▶ Supplied text:
BEGIN
The second COVID-19 shutdown has come at a markedly different point in the retail car sales cycle. January and February are already traditionally slower times of the year, so what are Ontario dealers doing this time around?
“You create your way out of it,” said Michael Eatson, the dealer principal at Peterborough Volkswagen, in Peterborough, Ontario, adding with a laugh, “We’ve had practice now! We learned a lot when this first started, and we’ve adapted, and helped customers adapt.”
While car sellers have retained their essential-business badge throughout the shutdowns, it’s definitely not been business as usual.
Last March, dealers like Eatson were tasked with trying to imagine not only what buyers would want, but how they would be willing to buy, and how inventory could be managed to meet expectations. While those in northern climes can’t get their hands on enough pickups, Volkswagen has seen interest in its SUVs gain steam. The Atlas and Atlas Cross Sport has been attractive to buyers, and Eatson said the certified used-car program continues to be a focal point as cyclical lease returns ensure supply. As with many dealers all over, supply has been restricted, and lower inventory is a result.
END
Copy the stretch of the article on Ontario car dealers from "The second COVID-19" through "this time around?".

▶ Data for analysis:
BEGIN
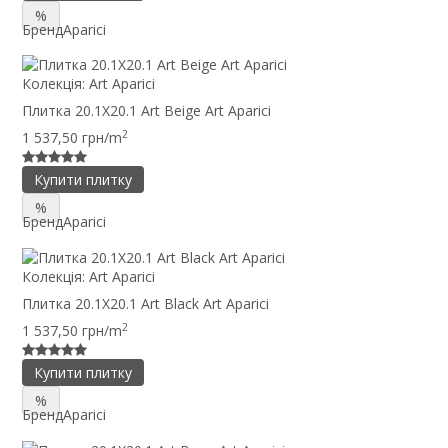
%
Бренд
Aparici
Колекція:
Art Aparici
Плитка 20.1X20.1 Art Beige Art Aparici
2
1 537,50 грн/m
Купити плитку
%
Бренд
Aparici
Колекція:
Art Aparici
Плитка 20.1X20.1 Art Black Art Aparici
2
1 537,50 грн/m
Купити плитку
%
Бренд
Aparici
END
▶ Task solution:
The second COVID-19 shutdown has come at a markedly different point in the retail car sales cycle. January and February are already traditionally slower times of the year, so what are Ontario dealers doing this time around?